The insurers work every legal angle (and perhaps some not-so-legal) to figure out how to mostly insure relatively healthy, low-cost people (after all, 5% of people account for 50% of health costs and 1% for 20%, see my Red, Blue, and Purple: The Math of Health Care Spending, October 20, 2009, and Kaiser Health News report 2013), while the high-cost patients are covered by Someone Else. Providers, especially health systems and hospitals, figure out how they can “upcode” to get maximum reimbursement from insurers, attract people who have high-profit-margin conditions to themselves, and encourage high-cost, low-reimbursement poor and poorly-insured people to find their care from Someone Else. Insurers blame providers for charging too much, providers blame insurers for paying too little. One of the other panelists, a hospital executive, complained about how insurers seek transfer risk, which is part of the definition of insurance, to the providers. Neither is blameless, and the other big players, pharmaceutical companies (and device manufacturers) make out like bandits, with no major candidate having a real plan to address this according to a report by Julie Rovner of Kaiser Health, (cited hereby Medpage Today). Of course, this equates all plans to “negotiate prices” and it is obvious that a single-payer health plan, such as that advocated by Bernie Sanders, will have a lot more negotiating clout than the multiple-insurer mess that other candidates support and exists today.
What did I say as a panelist? Basically, that the goal of the system should be to maintain and improve the health of people, and that the economic design of the system should be designed to achieve that goal, rather than having competing economic theory be the driver, and people the incidental victims.
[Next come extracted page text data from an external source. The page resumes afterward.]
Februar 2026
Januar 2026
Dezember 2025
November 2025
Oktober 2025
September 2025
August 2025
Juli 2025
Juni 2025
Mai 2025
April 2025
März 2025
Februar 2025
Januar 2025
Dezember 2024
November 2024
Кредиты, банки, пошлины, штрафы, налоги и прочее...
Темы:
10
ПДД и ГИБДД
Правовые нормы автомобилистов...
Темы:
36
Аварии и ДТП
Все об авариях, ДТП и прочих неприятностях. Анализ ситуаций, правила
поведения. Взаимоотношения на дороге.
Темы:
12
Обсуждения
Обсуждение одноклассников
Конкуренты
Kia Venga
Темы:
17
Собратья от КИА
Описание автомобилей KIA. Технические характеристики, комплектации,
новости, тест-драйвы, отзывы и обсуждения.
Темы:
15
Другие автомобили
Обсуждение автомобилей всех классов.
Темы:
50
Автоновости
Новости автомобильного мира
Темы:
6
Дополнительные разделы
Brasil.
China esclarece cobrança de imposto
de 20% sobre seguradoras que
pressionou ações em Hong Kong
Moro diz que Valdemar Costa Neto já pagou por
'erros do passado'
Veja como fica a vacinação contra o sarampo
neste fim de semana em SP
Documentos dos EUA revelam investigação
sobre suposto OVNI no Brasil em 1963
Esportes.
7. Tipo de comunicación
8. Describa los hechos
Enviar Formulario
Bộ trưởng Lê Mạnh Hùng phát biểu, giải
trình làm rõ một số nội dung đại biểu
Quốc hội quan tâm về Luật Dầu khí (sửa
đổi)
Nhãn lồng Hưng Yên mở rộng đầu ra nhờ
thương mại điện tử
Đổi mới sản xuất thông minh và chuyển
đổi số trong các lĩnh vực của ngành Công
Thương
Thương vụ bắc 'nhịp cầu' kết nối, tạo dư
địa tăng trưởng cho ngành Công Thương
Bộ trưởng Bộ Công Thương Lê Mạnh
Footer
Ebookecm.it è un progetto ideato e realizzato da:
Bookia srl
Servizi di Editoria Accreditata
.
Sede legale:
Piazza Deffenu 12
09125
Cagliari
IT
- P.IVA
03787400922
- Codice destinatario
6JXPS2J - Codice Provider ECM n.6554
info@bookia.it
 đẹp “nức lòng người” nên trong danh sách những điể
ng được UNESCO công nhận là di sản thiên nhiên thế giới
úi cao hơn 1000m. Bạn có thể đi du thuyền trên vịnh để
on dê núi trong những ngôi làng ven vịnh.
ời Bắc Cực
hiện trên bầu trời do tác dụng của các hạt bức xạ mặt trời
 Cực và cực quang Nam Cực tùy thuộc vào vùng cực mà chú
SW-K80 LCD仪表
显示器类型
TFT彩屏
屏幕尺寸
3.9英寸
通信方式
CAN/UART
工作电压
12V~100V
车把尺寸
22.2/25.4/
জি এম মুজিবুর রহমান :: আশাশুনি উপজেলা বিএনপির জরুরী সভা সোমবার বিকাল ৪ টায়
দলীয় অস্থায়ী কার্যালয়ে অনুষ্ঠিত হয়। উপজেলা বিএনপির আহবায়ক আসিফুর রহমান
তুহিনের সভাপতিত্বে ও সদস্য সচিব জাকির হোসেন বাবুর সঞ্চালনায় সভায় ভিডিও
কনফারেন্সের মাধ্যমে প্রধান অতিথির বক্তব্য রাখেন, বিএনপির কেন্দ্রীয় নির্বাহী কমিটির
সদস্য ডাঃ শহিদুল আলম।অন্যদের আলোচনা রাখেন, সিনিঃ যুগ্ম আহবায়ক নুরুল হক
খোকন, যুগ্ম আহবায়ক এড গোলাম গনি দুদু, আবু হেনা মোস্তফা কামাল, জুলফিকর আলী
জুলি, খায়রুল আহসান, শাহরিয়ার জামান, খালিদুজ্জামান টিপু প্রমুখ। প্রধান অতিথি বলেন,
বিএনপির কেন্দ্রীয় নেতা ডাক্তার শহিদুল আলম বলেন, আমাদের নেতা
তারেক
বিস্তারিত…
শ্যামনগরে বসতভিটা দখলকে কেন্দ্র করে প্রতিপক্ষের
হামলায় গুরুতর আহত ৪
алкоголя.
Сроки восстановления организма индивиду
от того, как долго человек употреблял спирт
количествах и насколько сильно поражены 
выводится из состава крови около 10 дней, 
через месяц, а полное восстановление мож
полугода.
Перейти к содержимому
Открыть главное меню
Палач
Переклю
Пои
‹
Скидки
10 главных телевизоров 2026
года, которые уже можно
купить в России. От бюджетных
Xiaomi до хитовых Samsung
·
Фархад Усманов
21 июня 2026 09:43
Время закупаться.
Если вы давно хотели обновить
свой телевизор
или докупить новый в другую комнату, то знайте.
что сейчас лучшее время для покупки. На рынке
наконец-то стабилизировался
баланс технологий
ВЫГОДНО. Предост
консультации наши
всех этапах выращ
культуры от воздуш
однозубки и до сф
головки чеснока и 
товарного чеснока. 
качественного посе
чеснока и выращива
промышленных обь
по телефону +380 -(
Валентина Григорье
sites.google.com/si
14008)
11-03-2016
I said that spending money on providing health care to people was not a bad thing, but spending huge amounts on “health care” when more than half was going to profit was. I said that all this spending on medical care (and profit) limited what was left to be spent on creating the conditions that allowed people to benefit from medical care – like housing, food, education – the social determinants of health.
I think that this resonates with people, both at the event and in the world. Or maybe I’m one of those “hopeless idealists”. If the alternative is being cynically corrupt, I wouldn’t want to be anything else.
* Citations from that blog post: “RAND Health Insurance Experiment (as cited in Freedom abroad, health at home: experiments in preventive health care, February 13, 2011; the study was published in the New England Journal of Medicine in 1983[1]; and it is summarized in an article by Joseph P. Newhouse, "Free for all?: lessons from the RAND Health Insurance Experiment", RAND 1993.”